Eschewing the deeply poignant or self-reverential album titles that instrumental post-rock bands tend to gift their albums, London quartet The Fierce & The Dead opt for the ungainly band in-joke (we presume) on their debut album. With If It Carries On Like This We Are Moving To Morecombe, it’s tempting to lump The Fierce & The Dead into the amateur basket and gaze at them in disdain, but if you did, you’d be making a regrettable mistake.
The instrumental post-rock genre is a tough one to pull off convincingly, to not come across as a band adrift without a singer, all the while sounding inventive enough to hold a listener’s attention. With our pop-music ingrained minds, we need a chorus to cling to which oftentimes can be a hard habit to break. The Fierce & The Dead succeed as masters of their own invention in ways that bands like Explosions In The Sky and Mogwai (based on past releases) have forgotten how.
Tensions build and release on “Flint” and follow through on “Part 2” as basslines map out terrain and exploratory guitar figures crackle and chime in a post-rock meets shoegaze delight.
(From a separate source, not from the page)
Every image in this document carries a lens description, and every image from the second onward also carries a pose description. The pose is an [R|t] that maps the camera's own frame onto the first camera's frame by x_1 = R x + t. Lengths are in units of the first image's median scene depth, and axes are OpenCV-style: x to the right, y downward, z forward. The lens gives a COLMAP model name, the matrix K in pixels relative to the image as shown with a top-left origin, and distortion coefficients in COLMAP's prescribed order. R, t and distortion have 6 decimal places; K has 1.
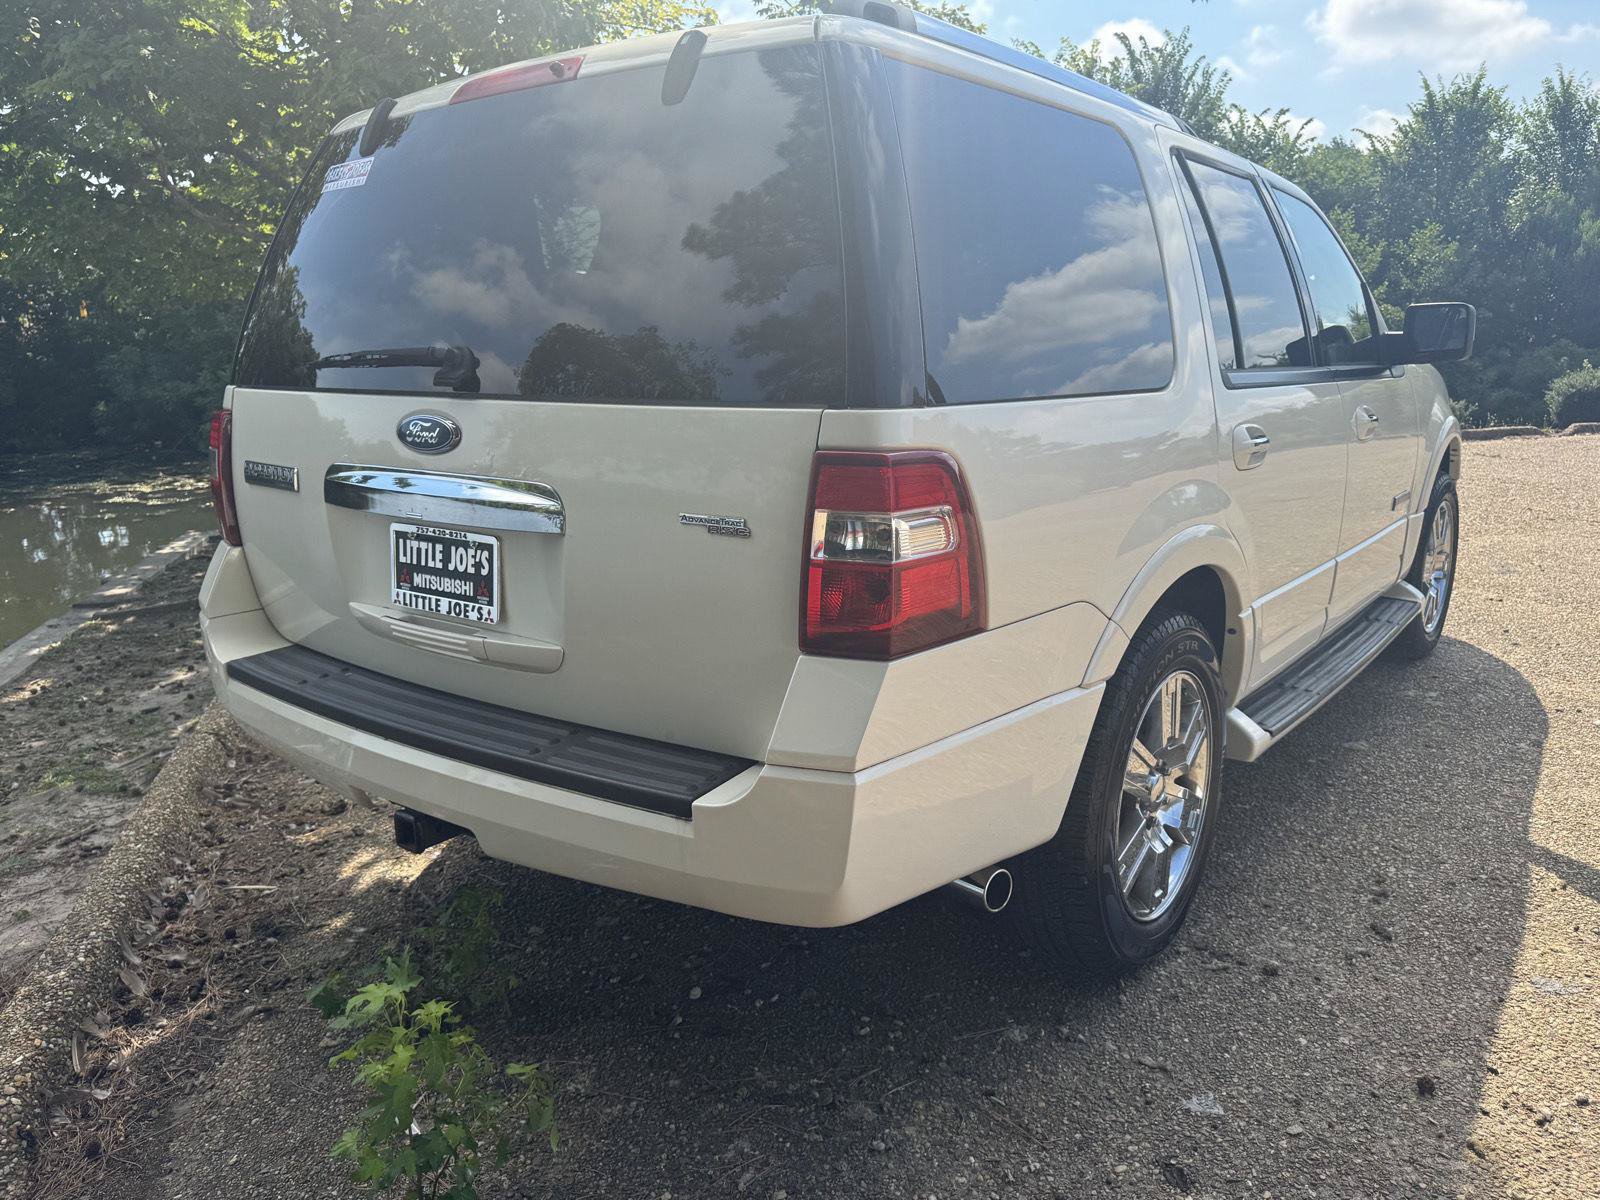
lens RADIAL K [[1136.6, 0, 798.3], [0, 1136.6, 602.8], [0, 0, 1]] dist [0.001260, -0.001083]
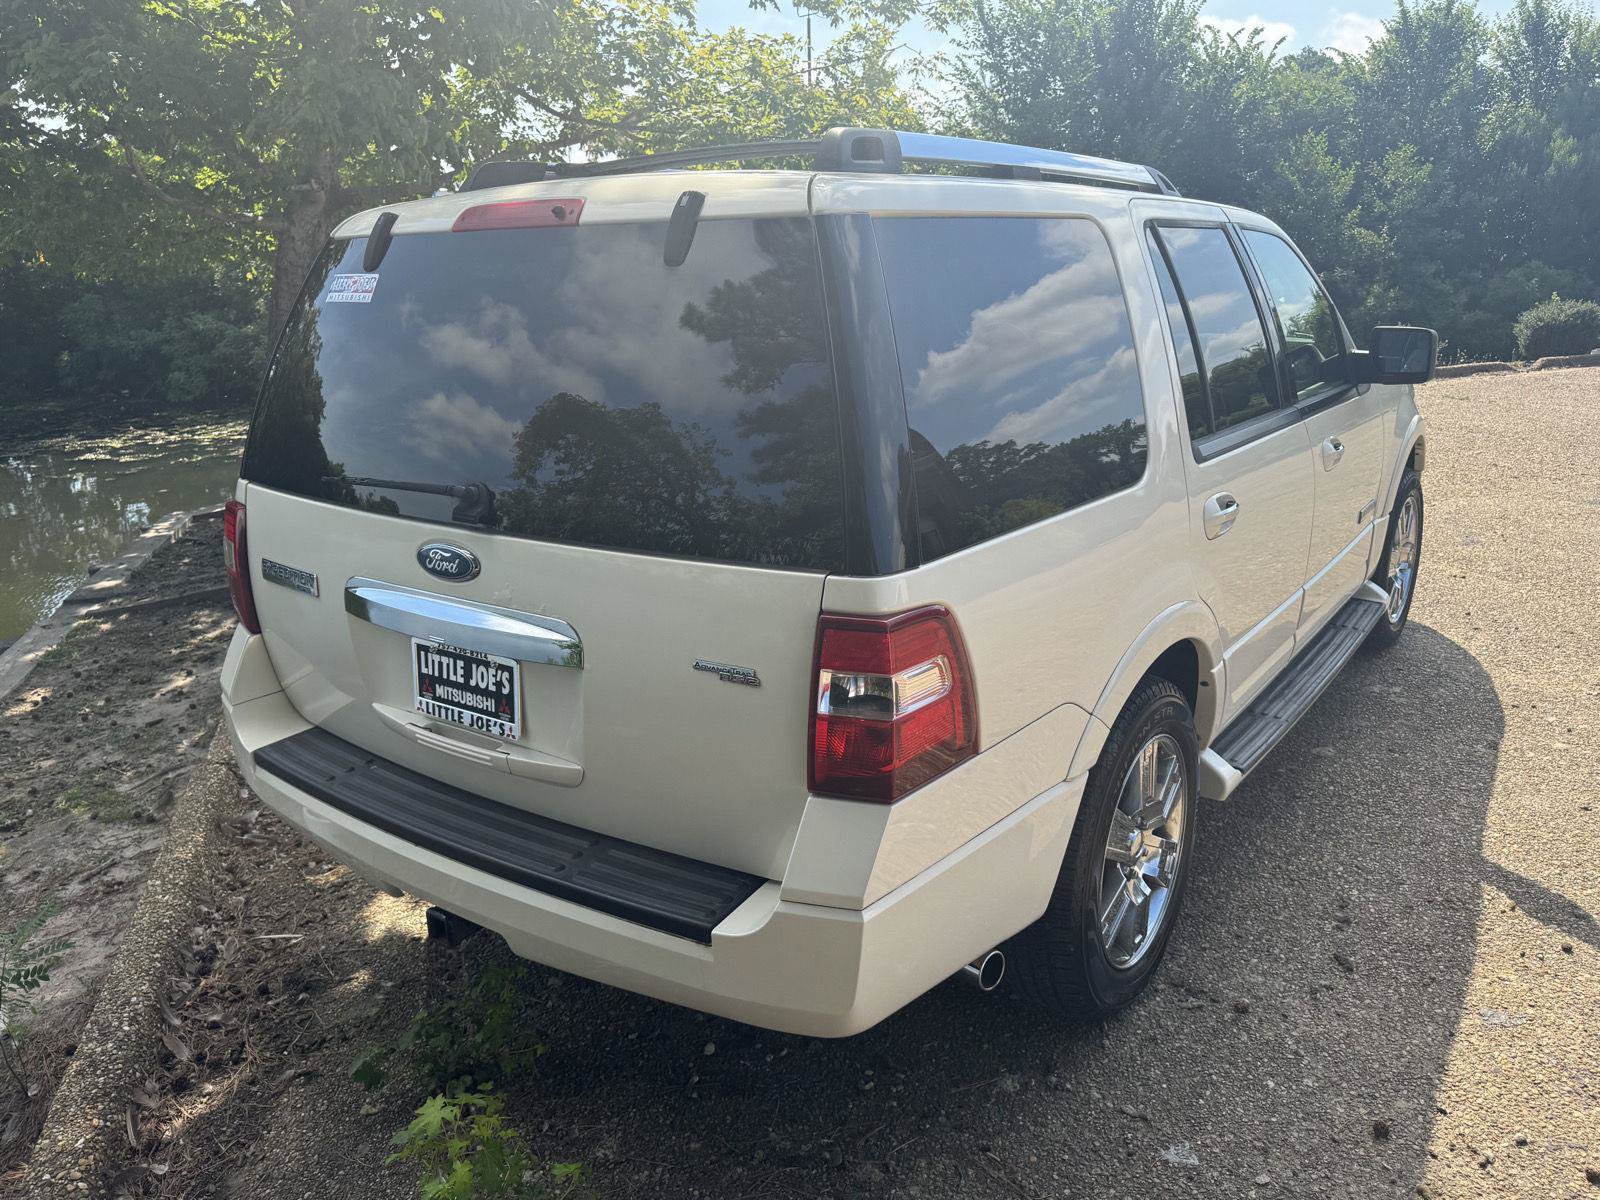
lens RADIAL K [[1133.2, 0, 801.9], [0, 1133.2, 589.8], [0, 0, 1]] dist [0.001526, -0.000884]
pose [[0.999539, -0.022802, 0.020037, -0.014655], [0.021776, 0.998511, 0.050010, -0.135630], [-0.021147, -0.049551, 0.998548, -0.046811]]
The Explosions In The Sky effect is felt strongly on “The Wait”, a supple two minute piece with textured guitar interplay and what seems like a simple, understated footstomp beat. They rise up to enact the “fierce” part of their name in “Landcrab”, an angry bass-driven hustle that keeps the mood from getting too staid. With no gratuitious 8 minute epics weighing it down, If It Carries On Like This... succeeds by not being too ambitious, by not trying to cram too many or too few ideas onto each track.
It’s the diversity in material and the strong band dynamic that make the album such an engrossing listen. With such versatility in instrumentation and clarity in sound, the subtle percussive components truly stand out. Throwing in wild card bursts of Terry Edwards on saxophone on “Daddie’s Little Helper” is sheer experimental funk-divergent genius. Closing track “Andy Fox” is weighted with such heavy portent (and another unrestrained performance from Edwards) that it brings to mind Clint Mansell’s remarkable soundtrack for the movie “Moon”. If that’s not a sentence you’d ever expect to read in a record review, you’d be well advised to seek this album out.